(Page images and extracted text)
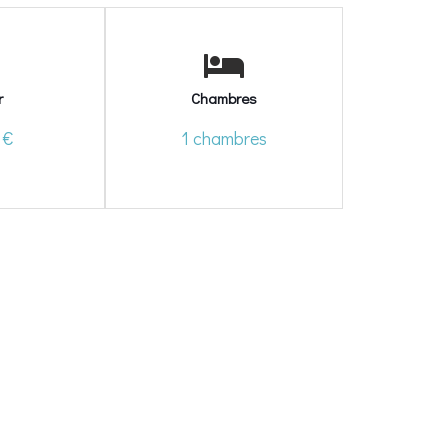
r
Chambres
 €
1 chambres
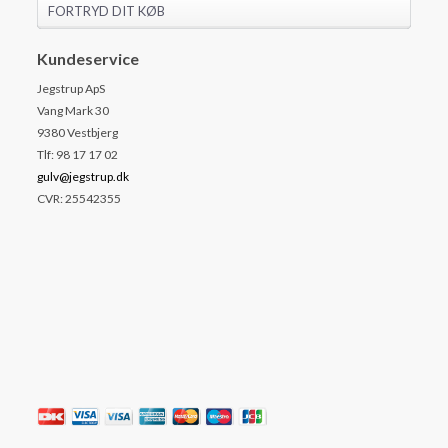
FORTRYD DIT KØB
Kundeservice
Jegstrup ApS
Vang Mark 30
9380 Vestbjerg
Tlf: 98 17 17 02
gulv@jegstrup.dk
CVR: 25542355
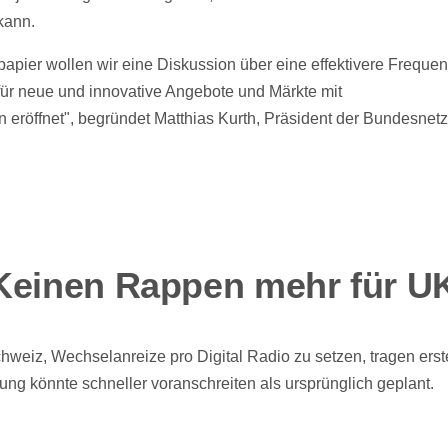
kann.
apier wollen wir eine Diskussion über eine effektivere Freque
ür neue und innovative Angebote und Märkte mit
eröffnet", begründet Matthias Kurth, Präsident der Bundesnet
Keinen Rappen mehr für 
eiz, Wechselanreize pro Digital Radio zu setzen, tragen erst
ung könnte schneller voranschreiten als ursprünglich geplant.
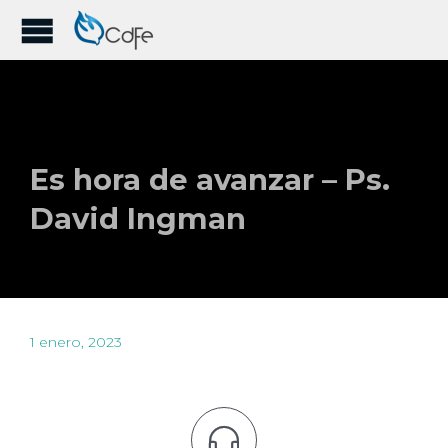
Es hora de avanzar – Ps.
David Ingman
1 enero, 2023

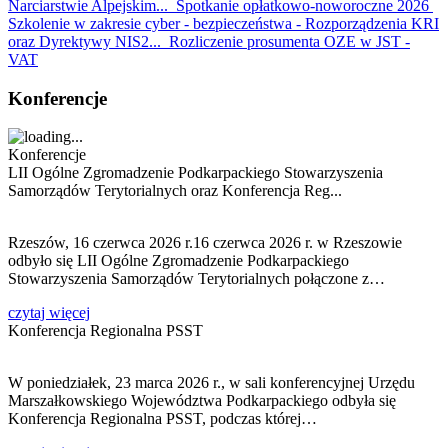
Narciarstwie Alpejskim...
Spotkanie opłatkowo-noworoczne 2026
Szkolenie w zakresie cyber - bezpieczeństwa - Rozporządzenia KRI
oraz Dyrektywy NIS2...
Rozliczenie prosumenta OZE w JST -
VAT
Konferencje
Konferencje
LII Ogólne Zgromadzenie Podkarpackiego Stowarzyszenia
Samorządów Terytorialnych oraz Konferencja Reg...
Rzeszów, 16 czerwca 2026 r.16 czerwca 2026 r. w Rzeszowie
odbyło się LII Ogólne Zgromadzenie Podkarpackiego
Stowarzyszenia Samorządów Terytorialnych połączone z…
czytaj więcej
Konferencja Regionalna PSST
W poniedziałek, 23 marca 2026 r., w sali konferencyjnej Urzędu
Marszałkowskiego Województwa Podkarpackiego odbyła się
Konferencja Regionalna PSST, podczas której…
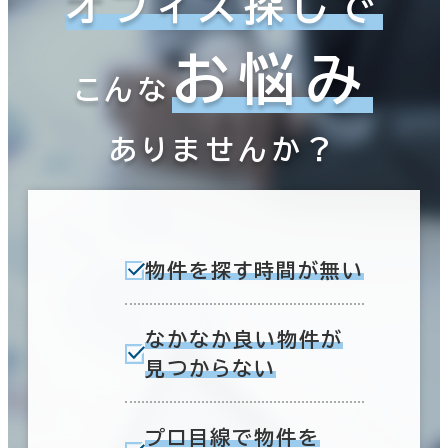
オフィス探しで
お悩み
こんな
ありませんか？
物件を探す時間が無い
なかなか良い物件が
見つからない
プロ目線で物件を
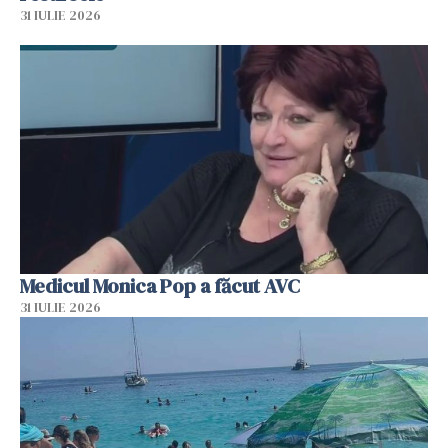
31 IULIE 2026
Medicul Monica Pop a făcut AVC
31 IULIE 2026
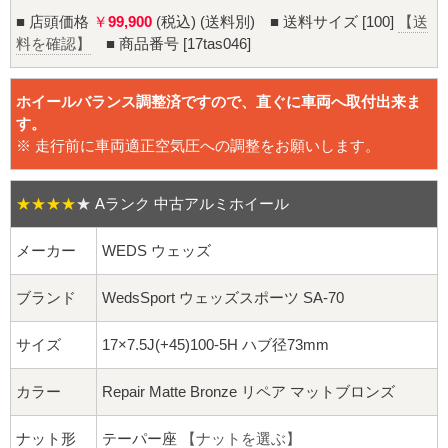
16インチ：夏タイヤホイール
■ 店頭価格
￥
99,900
(税込) (送料別) ■ 送料サイズ [100]
【送
料を確認】
■ 商品番号 [17tas046]
17インチ：夏タイヤホイール
ホイールバランス調整済ですので、直ぐに車両へ取付出来ま
18インチ：夏タイヤホイール
す。
※ 走行前に車両適正空気圧への調整をお願いします。
19インチ：夏タイヤホイール
20インチ：夏タイヤホイール
★★★★
★
Aランク 中古アルミホイール
メーカー
WEDS ウェッズ
ホイールナット
ブランド
WedsSport ウェッズスポーツ SA-70
平面座ナット
サイズ
17×7.5J(+45)100-5H ハブ径73mm
ロング平面ナット
カラー
Repair Matte Bronze リペア マットブロンズ
ショート平面ナット
ナット形
テーパー座
【ナットを選ぶ】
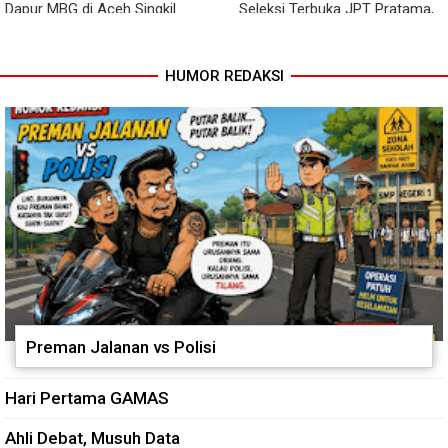
Dapur MBG di Aceh Singkil
Seleksi Terbuka JPT Pratama,
Penuhi Standar Higiene
BKPSDM: Diawali Evaluasi
Kinerja
HUMOR REDAKSI
Preman Jalanan vs Polisi
Hari Pertama GAMAS
Ahli Debat, Musuh Data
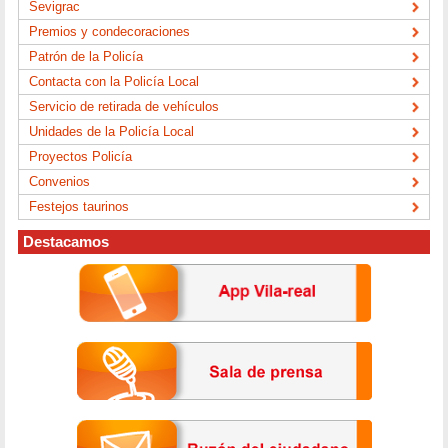
Sevigrac
Premios y condecoraciones
Patrón de la Policía
Contacta con la Policía Local
Servicio de retirada de vehículos
Unidades de la Policía Local
Proyectos Policía
Convenios
Festejos taurinos
Destacamos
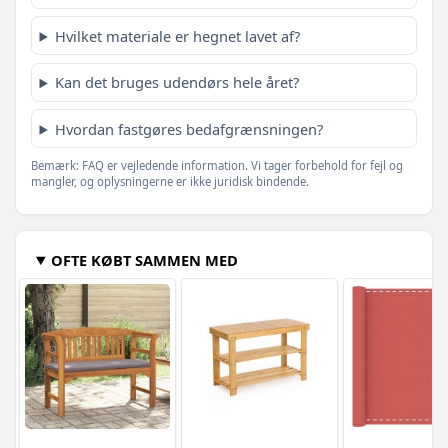
Hvilket materiale er hegnet lavet af?
Kan det bruges udendørs hele året?
Hvordan fastgøres bedafgrænsningen?
Bemærk: FAQ er vejledende information. Vi tager forbehold for fejl og
mangler, og oplysningerne er ikke juridisk bindende.
OFTE KØBT SAMMEN MED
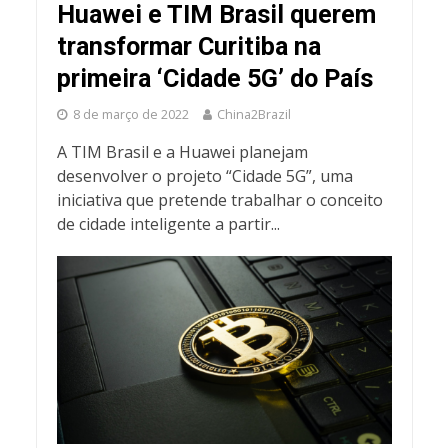
Huawei e TIM Brasil querem
transformar Curitiba na
primeira ‘Cidade 5G’ do País
8 de março de 2022
China2Brazil
A TIM Brasil e a Huawei planejam
desenvolver o projeto “Cidade 5G”, uma
iniciativa que pretende trabalhar o conceito
de cidade inteligente a partir...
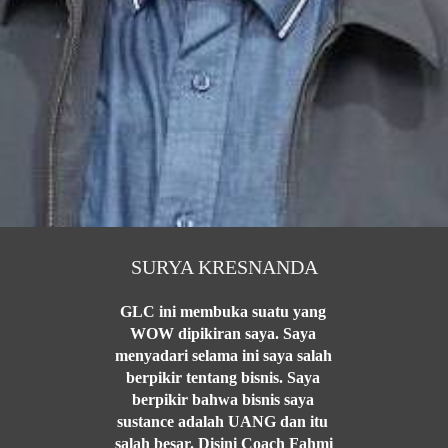
SURYA KRESNANDA
GLC ini membuka suatu yang 
WOW dipikiran saya. Saya 
menyadari selama ini saya salah 
berpikir tentang bisnis. Saya 
berpikir bahwa bisnis saya 
sustance adalah UANG dan itu 
salah besar. Disini Coach Fahmi 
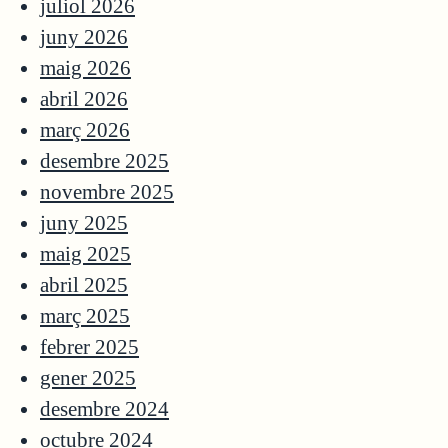
juliol 2026
juny 2026
maig 2026
abril 2026
març 2026
desembre 2025
novembre 2025
juny 2025
maig 2025
abril 2025
març 2025
febrer 2025
gener 2025
desembre 2024
octubre 2024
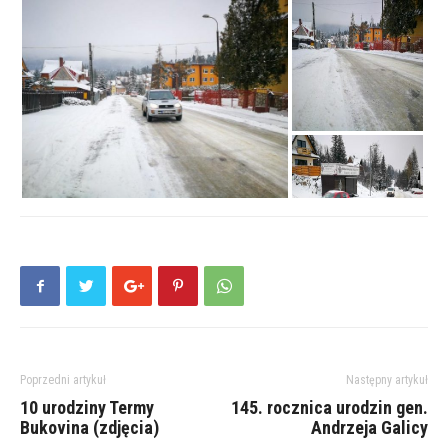
Poprzedni artykuł
Następny artykuł
10 urodziny Termy
145. rocznica urodzin gen.
Bukovina (zdjęcia)
Andrzeja Galicy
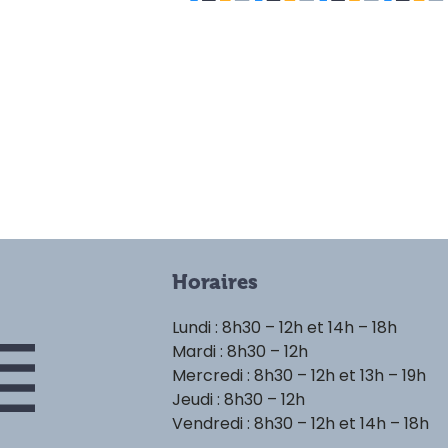
Horaires
Lundi : 8h30 – 12h et 14h – 18h
Mardi : 8h30 – 12h
Mercredi : 8h30 – 12h et 13h – 19h
Jeudi : 8h30 – 12h
Vendredi : 8h30 – 12h et 14h – 18h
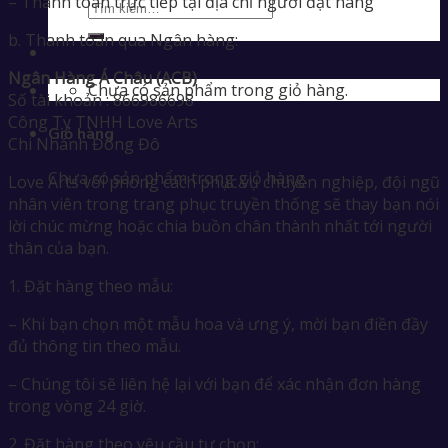
– Thanh toán trực tiếp tại địa chỉ người đặt hàng
b. Thanh toán qua Ngân hàng:
Ngân Hàng Á Châu (ACB)
Chưa có sản phẩm trong giỏ hàng.
Số tài khoản : 866986698
Công Ty TNHH Love Arts
Giỏ hàng
Chi Nhánh Đông Đô
Chưa có sản phẩm trong giỏ hàng.
Love Arts với phong cách phục vụ chuyên nghiệp, đội ngũ
nhân viên trong trang phục truyền thống sẽ thay bạn nói
lời chúc mừng hoặc chia buồn chân thành nhất tới người
thân của bạn.
1. Đặt hàng theo mẫu:
– Khi bạn chọn một mẫu hoa và ưng ý, mời bạn điền đầy
đủ thông tin theo mẫu.
– Chúng tôi sẽ liên hệ lại với bạn để xác nhận đơn hàng
trong vòng 24 giờ.
2. Đặt hàng theo yêu cầu tự chọn:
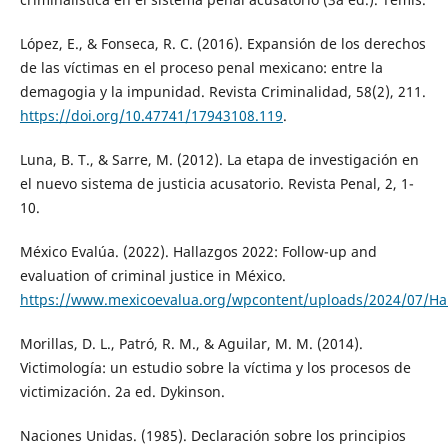
López, E., & Fonseca, R. C. (2016). Expansión de los derechos
de las víctimas en el proceso penal mexicano: entre la
demagogia y la impunidad. Revista Criminalidad, 58(2), 211.
https://doi.org/10.47741/17943108.119
.
Luna, B. T., & Sarre, M. (2012). La etapa de investigación en
el nuevo sistema de justicia acusatorio. Revista Penal, 2, 1-
10.
México Evalúa. (2022). Hallazgos 2022: Follow-up and
evaluation of criminal justice in México.
https://www.mexicoevalua.org/wpcontent/uploads/2024/07/Ha
Morillas, D. L., Patró, R. M., & Aguilar, M. M. (2014).
Victimología: un estudio sobre la víctima y los procesos de
victimización. 2a ed. Dykinson.
Naciones Unidas. (1985). Declaración sobre los principios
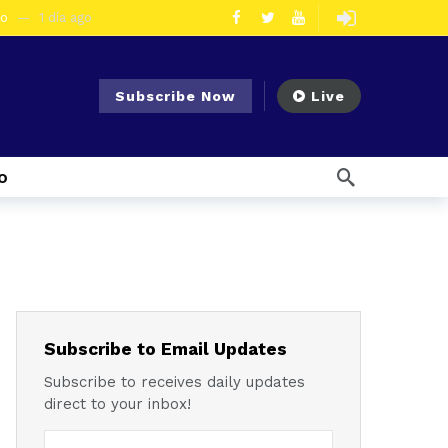
eo
1 día ago
olescentes
3 días ago
en la vía Cuenca – Loja
4 días ago
Subscribe Now
Live
s en Azogues
4 días ago
er detenida
4 días ago
o
1 semana ago
Noticias para migrantes Ecuatorianos Cuatro ciudadanos vinculados a Los Águilas son detenidos en La Troncal por presunto tráfico de droga
mana ago
 enfrentar el Fenómeno El Niño
1 semana ago
l Ecuador
1 semana ago
emana ago
Subscribe to Email Updates
Subscribe to receives daily updates
direct to your inbox!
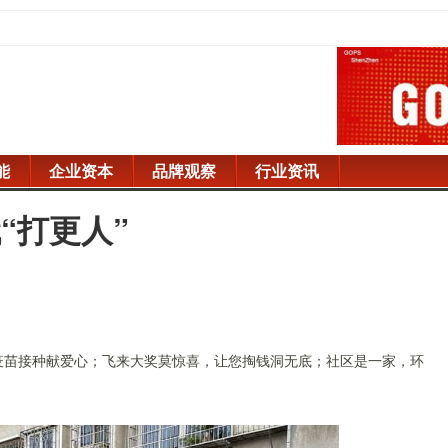
能
企业资本
品牌观察
行业资讯
“打更人”
疫
苗
接种献爱心
；
飞来大奖莫惊喜，让您掏钱洞无底
；社区是一家，环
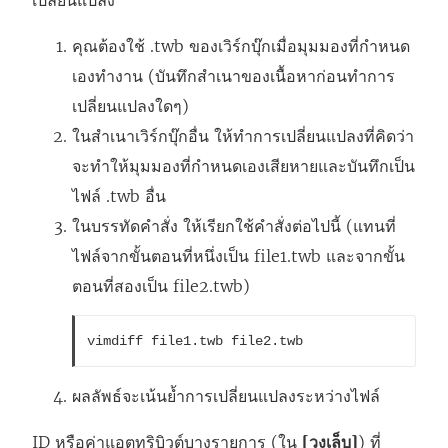
เปลี่ยนแปลง
คุณต้องใช้ .twb ของเวิร์กบุ๊กเมื่อมุมมองที่กำหนด
เองทำงาน (บันทึกสำเนาของเนื้อหาก่อนทำการ
เปลี่ยนแปลงใดๆ)
ในสำเนาเวิร์กบุ๊กอื่น ให้ทำการเปลี่ยนแปลงที่คิดว่า
จะทำให้มุมมองที่กำหนดเองเสียหายและบันทึกเป็น
ไฟล์ .twb อื่น
ในบรรทัดคำสั่ง ให้เรียกใช้คำสั่งต่อไปนี้ (แทนที่
ไฟล์จากขั้นตอนที่หนึ่งเป็น file1.twb และจากขั้น
ตอนที่สองเป็น file2.twb)
vimdiff file1.twb file2.twb
ผลลัพธ์จะเน้นย้ำการเปลี่ยนแปลงระหว่างไฟล์
ID หรือค่าแอตทริบิวต์บางรายการ (ใน
[วงเล็บ]
) ที่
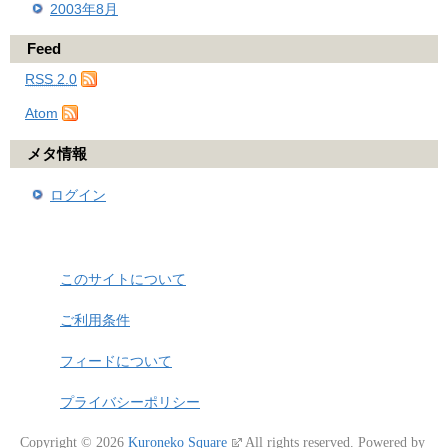
2003年8月
Feed
RSS 2.0
Atom
メタ情報
ログイン
このサイトについて
ご利用条件
フィードについて
プライバシーポリシー
Copyright © 2026
Kuroneko Square
All rights reserved.
Powered by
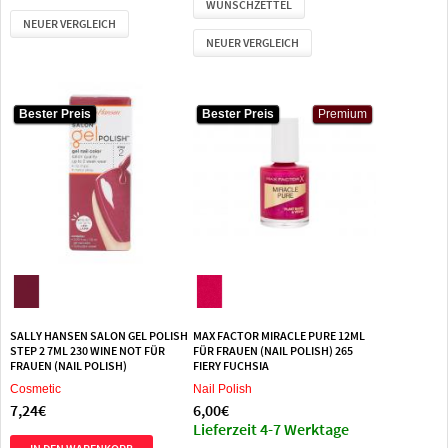
WUNSCHZETTEL
NEUER VERGLEICH
NEUER VERGLEICH
Bester Preis
Bester Preis
Bester Preis
Bester Preis
Premium
Premium
SALLY HANSEN SALON GEL POLISH
MAX FACTOR MIRACLE PURE 12ML
STEP 2 7ML 230 WINE NOT FÜR
FÜR FRAUEN (NAIL POLISH) 265
FRAUEN (NAIL POLISH)
FIERY FUCHSIA
Cosmetic
Nail Polish
7,24€
6,00€
Lieferzeit 4-7 Werktage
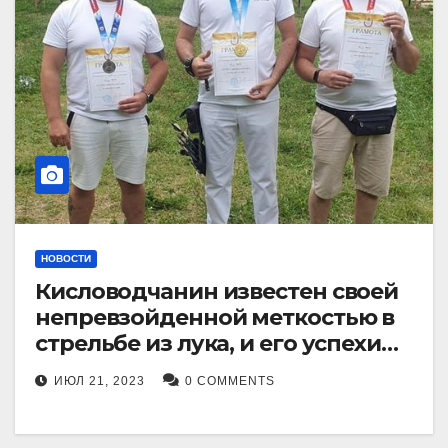
НОВОСТИ
Кисловодчанин известен своей
непревзойденной меткостью в
стрельбе из лука, и его успехи
прославили его в
ИЮЛ 21, 2023
0 COMMENTS
Ставропольском крае.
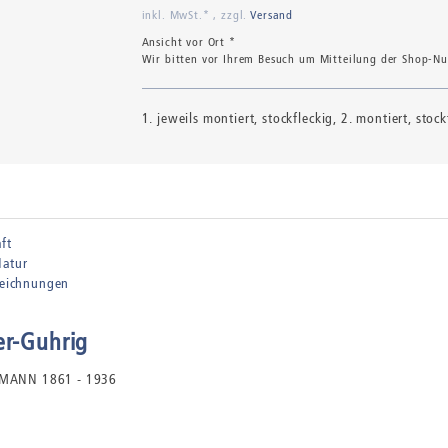
inkl. MwSt.* , zzgl.
Versand
Ansicht vor Ort *
Wir bitten vor Ihrem Besuch um Mitteilung der Shop-Num
1. jeweils montiert, stockfleckig, 2. montiert, stock
ft
Natur
tzeichnungen
er-Guhrig
CHMANN 1861 - 1936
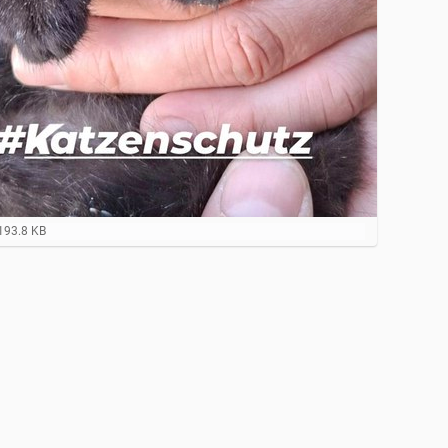
193.8 KB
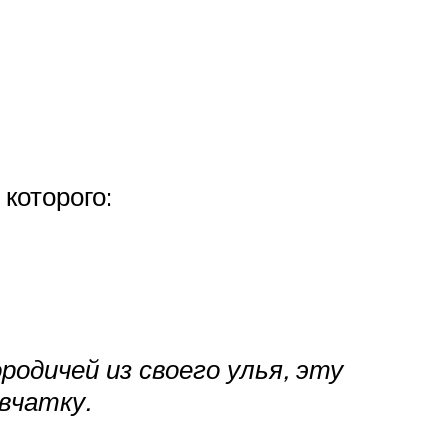
которого:
родичей из своего улья, эту
вчатку.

- INSTRUCTION
Among the lines in the data above, find those containing "Terytorialnych" and give only how many there are.

- ANSWER AREA
2